Dataset items
•••••
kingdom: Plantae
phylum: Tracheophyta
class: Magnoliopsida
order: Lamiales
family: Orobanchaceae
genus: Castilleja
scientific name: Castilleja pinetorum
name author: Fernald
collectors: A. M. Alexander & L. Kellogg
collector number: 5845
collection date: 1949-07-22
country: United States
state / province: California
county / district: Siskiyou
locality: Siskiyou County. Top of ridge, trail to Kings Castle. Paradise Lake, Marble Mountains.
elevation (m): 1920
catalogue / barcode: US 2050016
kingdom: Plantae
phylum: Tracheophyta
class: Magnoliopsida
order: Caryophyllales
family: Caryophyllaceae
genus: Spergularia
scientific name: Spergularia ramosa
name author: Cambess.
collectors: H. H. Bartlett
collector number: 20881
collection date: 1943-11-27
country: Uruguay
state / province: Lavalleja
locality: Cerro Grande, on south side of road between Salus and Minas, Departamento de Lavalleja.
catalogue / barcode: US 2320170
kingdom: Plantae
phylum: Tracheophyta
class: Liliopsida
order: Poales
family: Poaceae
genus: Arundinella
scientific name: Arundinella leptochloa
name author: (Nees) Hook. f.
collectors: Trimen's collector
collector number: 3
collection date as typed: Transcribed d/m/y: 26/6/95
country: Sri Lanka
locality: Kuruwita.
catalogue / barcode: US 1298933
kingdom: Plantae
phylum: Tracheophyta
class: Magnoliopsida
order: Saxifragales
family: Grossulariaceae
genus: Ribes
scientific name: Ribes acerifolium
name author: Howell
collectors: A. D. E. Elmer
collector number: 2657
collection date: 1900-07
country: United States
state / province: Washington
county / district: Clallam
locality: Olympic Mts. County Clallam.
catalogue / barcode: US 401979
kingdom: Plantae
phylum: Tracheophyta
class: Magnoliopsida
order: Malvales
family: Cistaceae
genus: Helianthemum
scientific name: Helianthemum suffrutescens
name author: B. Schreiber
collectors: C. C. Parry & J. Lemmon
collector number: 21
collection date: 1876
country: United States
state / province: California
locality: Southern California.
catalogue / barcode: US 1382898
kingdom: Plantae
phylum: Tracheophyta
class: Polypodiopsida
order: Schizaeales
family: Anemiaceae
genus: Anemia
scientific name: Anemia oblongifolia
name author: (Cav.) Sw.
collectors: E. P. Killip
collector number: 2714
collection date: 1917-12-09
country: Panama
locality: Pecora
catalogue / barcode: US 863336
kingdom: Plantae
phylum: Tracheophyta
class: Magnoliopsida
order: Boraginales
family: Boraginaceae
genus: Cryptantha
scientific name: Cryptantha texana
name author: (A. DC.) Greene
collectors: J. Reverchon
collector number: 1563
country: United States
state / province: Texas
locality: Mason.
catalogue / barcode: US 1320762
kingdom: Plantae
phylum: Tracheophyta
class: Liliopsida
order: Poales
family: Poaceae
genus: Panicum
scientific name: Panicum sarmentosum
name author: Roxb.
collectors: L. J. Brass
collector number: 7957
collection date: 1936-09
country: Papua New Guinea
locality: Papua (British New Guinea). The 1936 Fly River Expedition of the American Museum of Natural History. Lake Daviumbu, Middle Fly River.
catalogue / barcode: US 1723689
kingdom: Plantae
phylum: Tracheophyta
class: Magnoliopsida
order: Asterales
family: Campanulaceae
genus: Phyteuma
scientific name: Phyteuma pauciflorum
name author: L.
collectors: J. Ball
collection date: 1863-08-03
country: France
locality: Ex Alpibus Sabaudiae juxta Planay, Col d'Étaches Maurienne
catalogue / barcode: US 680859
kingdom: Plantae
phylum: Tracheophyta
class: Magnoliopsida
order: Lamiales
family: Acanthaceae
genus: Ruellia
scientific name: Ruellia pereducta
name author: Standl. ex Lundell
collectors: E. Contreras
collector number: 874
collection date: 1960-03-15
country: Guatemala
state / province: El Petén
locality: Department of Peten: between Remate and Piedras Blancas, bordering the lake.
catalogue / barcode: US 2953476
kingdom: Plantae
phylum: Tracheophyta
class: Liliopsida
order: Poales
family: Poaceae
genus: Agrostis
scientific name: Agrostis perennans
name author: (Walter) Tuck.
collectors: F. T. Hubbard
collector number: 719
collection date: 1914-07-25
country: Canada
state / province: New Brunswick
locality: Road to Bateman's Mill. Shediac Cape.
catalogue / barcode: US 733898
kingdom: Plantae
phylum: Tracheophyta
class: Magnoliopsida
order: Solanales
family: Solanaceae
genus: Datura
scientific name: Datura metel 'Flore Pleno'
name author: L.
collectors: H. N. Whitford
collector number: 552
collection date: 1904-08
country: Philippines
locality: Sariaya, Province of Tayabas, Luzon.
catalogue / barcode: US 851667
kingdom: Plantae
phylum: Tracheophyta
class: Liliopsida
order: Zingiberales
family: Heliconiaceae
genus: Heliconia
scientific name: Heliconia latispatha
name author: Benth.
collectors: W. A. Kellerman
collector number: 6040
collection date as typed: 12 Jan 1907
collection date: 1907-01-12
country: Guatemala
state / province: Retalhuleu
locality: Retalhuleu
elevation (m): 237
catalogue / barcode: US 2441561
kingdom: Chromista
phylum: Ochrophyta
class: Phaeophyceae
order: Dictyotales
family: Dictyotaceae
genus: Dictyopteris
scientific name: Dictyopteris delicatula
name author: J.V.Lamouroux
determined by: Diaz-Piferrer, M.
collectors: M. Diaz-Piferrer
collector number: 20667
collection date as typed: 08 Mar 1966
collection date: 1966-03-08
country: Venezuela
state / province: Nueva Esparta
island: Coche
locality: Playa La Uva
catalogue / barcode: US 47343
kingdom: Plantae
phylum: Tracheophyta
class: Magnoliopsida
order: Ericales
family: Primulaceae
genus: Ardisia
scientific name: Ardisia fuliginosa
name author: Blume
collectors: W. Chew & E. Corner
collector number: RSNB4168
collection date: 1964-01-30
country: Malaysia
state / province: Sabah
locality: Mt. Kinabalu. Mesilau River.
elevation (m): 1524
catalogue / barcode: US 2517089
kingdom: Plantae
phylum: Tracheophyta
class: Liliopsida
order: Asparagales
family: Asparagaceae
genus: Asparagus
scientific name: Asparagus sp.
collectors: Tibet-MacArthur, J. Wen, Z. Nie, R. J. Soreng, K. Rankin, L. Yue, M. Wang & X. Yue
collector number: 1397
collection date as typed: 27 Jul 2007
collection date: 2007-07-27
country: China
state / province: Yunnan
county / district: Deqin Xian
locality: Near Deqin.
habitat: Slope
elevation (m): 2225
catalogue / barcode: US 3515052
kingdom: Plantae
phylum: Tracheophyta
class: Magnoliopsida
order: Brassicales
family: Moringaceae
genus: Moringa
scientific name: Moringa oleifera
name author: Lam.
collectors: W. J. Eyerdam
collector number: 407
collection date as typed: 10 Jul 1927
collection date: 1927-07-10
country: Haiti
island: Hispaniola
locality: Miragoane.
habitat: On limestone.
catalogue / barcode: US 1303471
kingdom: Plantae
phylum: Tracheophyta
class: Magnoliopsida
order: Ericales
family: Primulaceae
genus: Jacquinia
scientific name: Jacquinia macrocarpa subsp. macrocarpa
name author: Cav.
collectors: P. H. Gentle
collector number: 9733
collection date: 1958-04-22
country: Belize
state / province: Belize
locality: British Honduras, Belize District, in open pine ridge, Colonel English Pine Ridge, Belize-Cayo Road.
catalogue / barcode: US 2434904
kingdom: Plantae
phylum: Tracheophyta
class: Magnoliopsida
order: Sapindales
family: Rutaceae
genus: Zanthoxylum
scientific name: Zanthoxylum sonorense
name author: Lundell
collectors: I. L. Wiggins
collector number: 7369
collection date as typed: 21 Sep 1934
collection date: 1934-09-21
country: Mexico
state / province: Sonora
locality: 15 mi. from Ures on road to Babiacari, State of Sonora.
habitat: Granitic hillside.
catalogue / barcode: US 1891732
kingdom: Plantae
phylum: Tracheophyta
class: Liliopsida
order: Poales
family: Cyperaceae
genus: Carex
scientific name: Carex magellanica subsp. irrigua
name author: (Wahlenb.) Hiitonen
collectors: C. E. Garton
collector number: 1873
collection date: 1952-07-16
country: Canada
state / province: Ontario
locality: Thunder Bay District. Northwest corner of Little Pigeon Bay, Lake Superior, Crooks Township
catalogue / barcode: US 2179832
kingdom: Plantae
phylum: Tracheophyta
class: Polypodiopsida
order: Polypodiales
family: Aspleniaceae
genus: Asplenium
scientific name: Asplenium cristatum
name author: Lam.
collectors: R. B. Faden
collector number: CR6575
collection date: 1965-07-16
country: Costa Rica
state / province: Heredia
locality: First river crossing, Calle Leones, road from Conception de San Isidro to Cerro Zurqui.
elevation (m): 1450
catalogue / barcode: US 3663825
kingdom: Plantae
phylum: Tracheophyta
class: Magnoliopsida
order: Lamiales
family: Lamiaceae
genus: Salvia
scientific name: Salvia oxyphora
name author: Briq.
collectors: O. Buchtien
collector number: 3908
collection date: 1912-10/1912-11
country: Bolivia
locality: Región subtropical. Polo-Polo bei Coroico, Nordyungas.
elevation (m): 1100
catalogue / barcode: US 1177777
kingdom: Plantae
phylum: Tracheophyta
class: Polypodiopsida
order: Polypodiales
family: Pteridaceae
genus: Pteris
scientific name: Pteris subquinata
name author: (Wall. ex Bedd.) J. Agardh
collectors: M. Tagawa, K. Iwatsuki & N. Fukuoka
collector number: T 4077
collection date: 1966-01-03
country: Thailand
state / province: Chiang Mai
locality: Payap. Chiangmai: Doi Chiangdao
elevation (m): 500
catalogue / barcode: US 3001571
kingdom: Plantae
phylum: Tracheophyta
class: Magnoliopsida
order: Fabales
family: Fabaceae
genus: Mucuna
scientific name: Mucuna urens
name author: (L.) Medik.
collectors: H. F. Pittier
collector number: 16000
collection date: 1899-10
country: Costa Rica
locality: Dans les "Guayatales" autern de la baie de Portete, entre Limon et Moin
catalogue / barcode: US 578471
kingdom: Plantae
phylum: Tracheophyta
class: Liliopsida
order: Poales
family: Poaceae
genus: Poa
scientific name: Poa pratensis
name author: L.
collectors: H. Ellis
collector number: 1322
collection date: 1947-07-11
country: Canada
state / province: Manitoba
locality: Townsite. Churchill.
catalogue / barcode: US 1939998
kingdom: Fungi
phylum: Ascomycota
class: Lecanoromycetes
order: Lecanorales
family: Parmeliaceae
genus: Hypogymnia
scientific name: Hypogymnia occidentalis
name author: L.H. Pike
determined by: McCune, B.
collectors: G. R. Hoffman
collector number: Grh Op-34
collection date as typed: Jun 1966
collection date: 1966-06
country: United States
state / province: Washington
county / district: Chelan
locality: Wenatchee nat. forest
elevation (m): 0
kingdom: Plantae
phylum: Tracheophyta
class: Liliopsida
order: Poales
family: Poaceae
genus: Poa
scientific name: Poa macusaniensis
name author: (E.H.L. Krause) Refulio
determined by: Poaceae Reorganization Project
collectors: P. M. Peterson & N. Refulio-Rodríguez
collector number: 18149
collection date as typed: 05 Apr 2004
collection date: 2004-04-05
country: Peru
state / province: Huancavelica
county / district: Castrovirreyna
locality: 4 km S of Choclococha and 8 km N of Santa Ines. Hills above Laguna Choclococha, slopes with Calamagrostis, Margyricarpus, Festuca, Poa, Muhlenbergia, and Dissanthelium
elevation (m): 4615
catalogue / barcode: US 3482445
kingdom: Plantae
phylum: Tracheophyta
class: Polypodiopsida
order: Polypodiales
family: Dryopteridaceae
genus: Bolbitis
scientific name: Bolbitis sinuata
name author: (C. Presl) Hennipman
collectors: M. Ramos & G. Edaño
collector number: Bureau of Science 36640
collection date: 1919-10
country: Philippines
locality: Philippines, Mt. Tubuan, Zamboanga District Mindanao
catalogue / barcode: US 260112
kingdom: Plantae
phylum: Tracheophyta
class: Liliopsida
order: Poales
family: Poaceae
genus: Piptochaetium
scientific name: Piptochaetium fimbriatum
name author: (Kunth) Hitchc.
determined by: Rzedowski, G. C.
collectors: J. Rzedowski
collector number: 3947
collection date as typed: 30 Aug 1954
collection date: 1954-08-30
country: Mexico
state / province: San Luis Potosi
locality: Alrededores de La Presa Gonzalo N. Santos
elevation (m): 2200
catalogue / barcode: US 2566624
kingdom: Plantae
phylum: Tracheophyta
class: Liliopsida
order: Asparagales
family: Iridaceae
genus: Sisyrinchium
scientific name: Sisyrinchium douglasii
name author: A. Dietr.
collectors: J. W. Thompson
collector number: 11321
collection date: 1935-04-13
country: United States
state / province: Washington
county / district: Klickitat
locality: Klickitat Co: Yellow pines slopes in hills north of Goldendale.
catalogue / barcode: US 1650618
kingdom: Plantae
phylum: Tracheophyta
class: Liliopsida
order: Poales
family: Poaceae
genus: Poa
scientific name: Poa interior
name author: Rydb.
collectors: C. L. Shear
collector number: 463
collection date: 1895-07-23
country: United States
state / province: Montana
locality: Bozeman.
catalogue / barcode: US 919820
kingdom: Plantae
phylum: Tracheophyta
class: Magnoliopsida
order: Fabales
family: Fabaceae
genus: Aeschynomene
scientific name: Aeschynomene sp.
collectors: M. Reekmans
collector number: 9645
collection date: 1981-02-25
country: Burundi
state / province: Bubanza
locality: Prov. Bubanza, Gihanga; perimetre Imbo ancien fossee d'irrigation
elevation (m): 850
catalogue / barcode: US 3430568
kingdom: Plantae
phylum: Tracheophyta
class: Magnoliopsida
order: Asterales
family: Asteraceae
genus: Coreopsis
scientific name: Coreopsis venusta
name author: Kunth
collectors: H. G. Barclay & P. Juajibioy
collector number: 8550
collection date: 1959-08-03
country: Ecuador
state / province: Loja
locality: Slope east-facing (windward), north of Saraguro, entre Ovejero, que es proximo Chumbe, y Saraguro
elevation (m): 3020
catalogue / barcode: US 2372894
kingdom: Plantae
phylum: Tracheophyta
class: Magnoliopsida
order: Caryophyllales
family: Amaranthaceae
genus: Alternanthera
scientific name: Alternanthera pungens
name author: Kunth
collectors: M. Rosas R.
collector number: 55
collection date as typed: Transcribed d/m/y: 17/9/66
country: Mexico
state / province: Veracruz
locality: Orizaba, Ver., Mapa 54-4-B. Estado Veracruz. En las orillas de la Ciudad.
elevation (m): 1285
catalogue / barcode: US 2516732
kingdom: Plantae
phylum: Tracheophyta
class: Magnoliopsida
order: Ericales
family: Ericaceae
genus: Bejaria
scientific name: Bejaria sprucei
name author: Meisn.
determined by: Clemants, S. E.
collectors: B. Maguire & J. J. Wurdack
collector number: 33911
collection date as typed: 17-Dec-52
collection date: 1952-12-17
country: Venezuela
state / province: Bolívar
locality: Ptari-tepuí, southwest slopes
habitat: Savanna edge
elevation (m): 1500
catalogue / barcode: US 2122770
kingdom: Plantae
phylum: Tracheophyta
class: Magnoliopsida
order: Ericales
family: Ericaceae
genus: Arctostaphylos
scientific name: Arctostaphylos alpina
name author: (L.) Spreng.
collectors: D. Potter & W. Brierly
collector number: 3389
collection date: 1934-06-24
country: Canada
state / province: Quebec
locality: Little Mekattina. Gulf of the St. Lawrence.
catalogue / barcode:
•••••
Reproduce the lines of the records above verbatim, starting at the line that contains "locality: Sariaya, Province" and ending after the line that contains "catalogue / barcode: US 3515052".

locality: Sariaya, Province of Tayabas, Luzon.
catalogue / barcode: US 851667
kingdom: Plantae
phylum: Tracheophyta
class: Liliopsida
order: Zingiberales
family: Heliconiaceae
genus: Heliconia
scientific name: Heliconia latispatha
name author: Benth.
collectors: W. A. Kellerman
collector number: 6040
collection date as typed: 12 Jan 1907
collection date: 1907-01-12
country: Guatemala
state / province: Retalhuleu
locality: Retalhuleu
elevation (m): 237
catalogue / barcode: US 2441561
kingdom: Chromista
phylum: Ochrophyta
class: Phaeophyceae
order: Dictyotales
family: Dictyotaceae
genus: Dictyopteris
scientific name: Dictyopteris delicatula
name author: J.V.Lamouroux
determined by: Diaz-Piferrer, M.
collectors: M. Diaz-Piferrer
collector number: 20667
collection date as typed: 08 Mar 1966
collection date: 1966-03-08
country: Venezuela
state / province: Nueva Esparta
island: Coche
locality: Playa La Uva
catalogue / barcode: US 47343
kingdom: Plantae
phylum: Tracheophyta
class: Magnoliopsida
order: Ericales
family: Primulaceae
genus: Ardisia
scientific name: Ardisia fuliginosa
name author: Blume
collectors: W. Chew & E. Corner
collector number: RSNB4168
collection date: 1964-01-30
country: Malaysia
state / province: Sabah
locality: Mt. Kinabalu. Mesilau River.
elevation (m): 1524
catalogue / barcode: US 2517089
kingdom: Plantae
phylum: Tracheophyta
class: Liliopsida
order: Asparagales
family: Asparagaceae
genus: Asparagus
scientific name: Asparagus sp.
collectors: Tibet-MacArthur, J. Wen, Z. Nie, R. J. Soreng, K. Rankin, L. Yue, M. Wang & X. Yue
collector number: 1397
collection date as typed: 27 Jul 2007
collection date: 2007-07-27
country: China
state / province: Yunnan
county / district: Deqin Xian
locality: Near Deqin.
habitat: Slope
elevation (m): 2225
catalogue / barcode: US 3515052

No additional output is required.